Nach der zutreffenden Rechtsprechung des Bundesarbeitsgerichts (grundlegend: 03.05.1994 – 1 ABR 24/93 – AP BetrVG 1972 § 23 Nr. 23) ist der im Rahmen eines Unterlassungsbegehrens aufgeworfene Streit um den Umfang eines Mitbestimmungsrechts des Betriebsrates regelmäßig im normalen, ggf. über drei Instanzen führenden Beschlussverfahren nach § 2 a Abs. 1 Nr. 1, Abs. 2 i.V.m. §§ 80 ff. ArbGG zu klären; eine Vollstreckung ist dann gemäß § 85 Abs. 1 Satz 1 ArbGG erst aus einem rechtskräftig gewordenen Beschluss möglich.
Aus der darin zum Ausdruck kommenden gesetzgeberischen Grundentscheidung wird deutlich, dass der Betriebsrat im Regelfall eine (mögliche) Verletzung seiner Mitbestimmungsrechte bis zum Eintritt der Rechtskraft in einem Hauptsacheverfahren hinzunehmen hat.
Ausnahmsweise kann er allerdings einen Unterlassungsanspruch auch im Wege der einstweiligen Verfügung gemäß § 85 Abs. 2 ArbGG geltend machen. Dabei muss die gebotene Interessenabwägung aber ergeben, dass das Befriedigungsinteresse des Betriebsrates das Schutzinteresse des Arbeitgebers überwiegt. Insoweit ist maßgebend, wie sich die behauptete Verletzung eines Mitbestimmungsrechts im Verhältnis zwischen Arbeitgeber und betroffenen Arbeitnehmern auswirkt und in welchem Umfang die Mitarbeiter effektiv geschützt sind (vgl. GMP/Matthes/Spinner, 8. Aufl., § 85 Rn. 37).

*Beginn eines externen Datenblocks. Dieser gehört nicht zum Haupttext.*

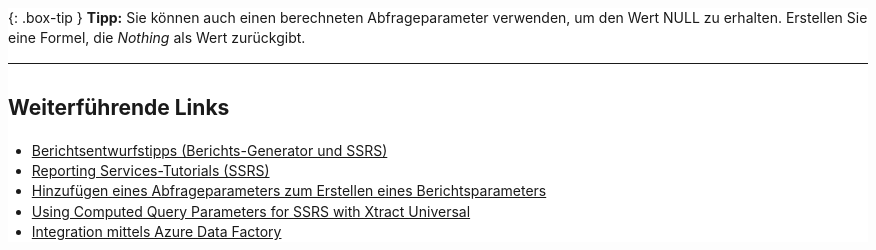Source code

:  {: .box-tip }
**Tipp:** Sie können auch einen berechneten Abfrageparameter verwenden, um den Wert NULL zu erhalten. Erstellen Sie eine Formel, die *Nothing* als Wert zurückgibt.

******
## Weiterführende Links
- [Berichtsentwurfstipps (Berichts-Generator und SSRS)](https://docs.microsoft.com/de-de/sql/reporting-services/report-design/report-design-tips-report-builder-and-ssrs?view=sql-server-ver15)
- [Reporting Services-Tutorials (SSRS)](https://docs.microsoft.com/de-de/sql/reporting-services/reporting-services-tutorials-ssrs?view=sql-server-ver15)
- [Hinzufügen eines Abfrageparameters zum Erstellen eines Berichtsparameters](https://docs.microsoft.com/de-de/sql/reporting-services/tutorial-add-a-parameter-to-your-report-report-builder?view=sql-server-ver15#Query)
- [Using Computed Query Parameters for SSRS with Xtract Universal](https://kb.theobald-software.com/xtract-universal/xu-ssrs-parameterizing-in-vs)
- [Integration mittels Azure Data Factory](../extraktionen-ausfuehren-und-einplanen/call-via-etl#integration-mittels-azure-data-factory)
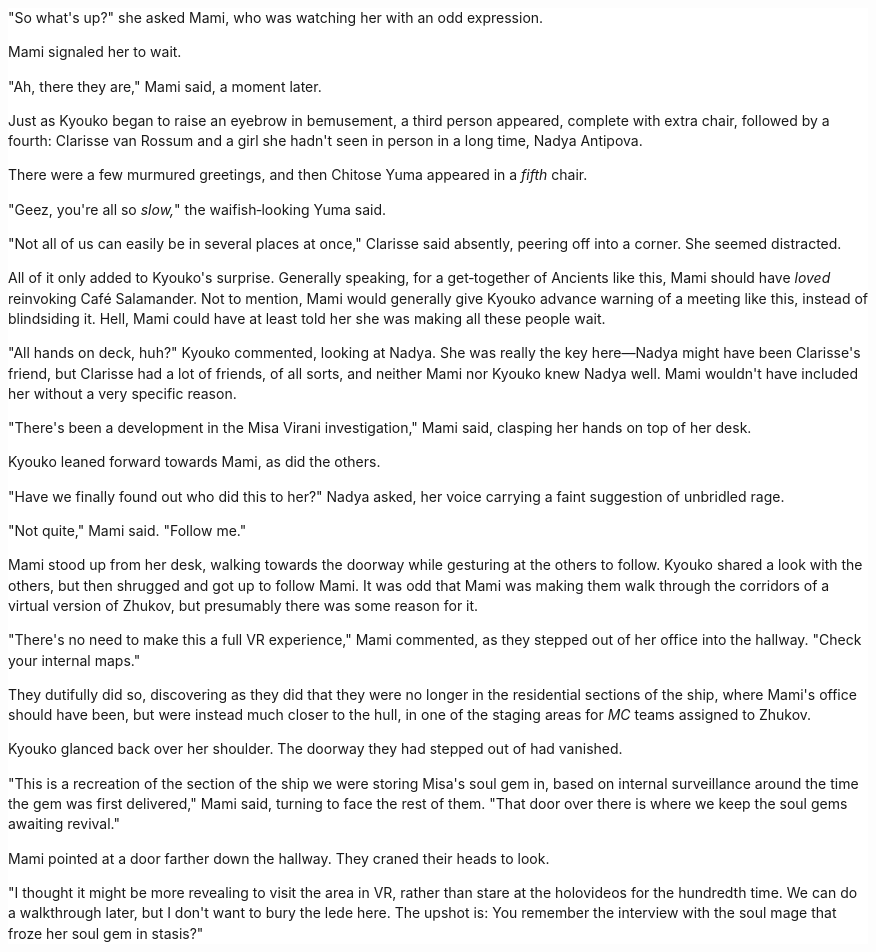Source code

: "So what's up?" she asked Mami, who was watching her with an odd expression.

Mami signaled her to wait.

"Ah, there they are," Mami said, a moment later.

Just as Kyouko began to raise an eyebrow in bemusement, a third person appeared, complete with extra chair, followed by a fourth: Clarisse van Rossum and a girl she hadn't seen in person in a long time, Nadya Antipova.

There were a few murmured greetings, and then Chitose Yuma appeared in a *fifth* chair.

"Geez, you're all so *slow,*" the waifish‐looking Yuma said.

"Not all of us can easily be in several places at once," Clarisse said absently, peering off into a corner. She seemed distracted.

All of it only added to Kyouko's surprise. Generally speaking, for a get‐together of Ancients like this, Mami should have *loved* reinvoking Café Salamander. Not to mention, Mami would generally give Kyouko advance warning of a meeting like this, instead of blindsiding it. Hell, Mami could have at least told her she was making all these people wait.

"All hands on deck, huh?" Kyouko commented, looking at Nadya. She was really the key here—Nadya might have been Clarisse's friend, but Clarisse had a lot of friends, of all sorts, and neither Mami nor Kyouko knew Nadya well. Mami wouldn't have included her without a very specific reason.

"There's been a development in the Misa Virani investigation," Mami said, clasping her hands on top of her desk.

Kyouko leaned forward towards Mami, as did the others.

"Have we finally found out who did this to her?" Nadya asked, her voice carrying a faint suggestion of unbridled rage.

"Not quite," Mami said. "Follow me."

Mami stood up from her desk, walking towards the doorway while gesturing at the others to follow. Kyouko shared a look with the others, but then shrugged and got up to follow Mami. It was odd that Mami was making them walk through the corridors of a virtual version of Zhukov, but presumably there was some reason for it.

"There's no need to make this a full VR experience," Mami commented, as they stepped out of her office into the hallway. "Check your internal maps."

They dutifully did so, discovering as they did that they were no longer in the residential sections of the ship, where Mami's office should have been, but were instead much closer to the hull, in one of the staging areas for *MC* teams assigned to Zhukov.

Kyouko glanced back over her shoulder. The doorway they had stepped out of had vanished.

"This is a recreation of the section of the ship we were storing Misa's soul gem in, based on internal surveillance around the time the gem was first delivered," Mami said, turning to face the rest of them. "That door over there is where we keep the soul gems awaiting revival."

Mami pointed at a door farther down the hallway. They craned their heads to look.

"I thought it might be more revealing to visit the area in VR, rather than stare at the holovideos for the hundredth time. We can do a walkthrough later, but I don't want to bury the lede here. The upshot is: You remember the interview with the soul mage that froze her soul gem in stasis?"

Nach diesen Maßstäben liegt hier kein Verfügungsgrund vor. Denn der Gesamtbetriebsrat hat nicht dargelegt, weshalb bei einer von ihm behaupteten Vielzahl von Verstößen gegen das Mitbestimmungsrecht des § 87 Abs. 1 Nr. 10 BetrVG namentlich für die von ihm insoweit geschützten Arbeitnehmer unwiederbringliche Nachteile entstehen, wenn die Arbeitgeberin weiterhin möglicherweise nicht vom Einigungsstellenspruch vom 12.06.2012 gedeckte Zulagen an bestimmte Mitarbeiter gewährt. Sollte sich diese Maßnahme nämlich im bereits anhängigen Hauptsacheverfahren (ArbG Paderborn – 1 BV 27/13) rechtskräftig als mitbestimmungswidrig herausstellen, wären zu Unrecht erbrachte Zahlungen ggf. rückgängig zu machen bzw. ausgebliebene Leistungen nachzugewähren (vgl. LAG Hamm, 04.05.2005 – 10 TaBV 54/05).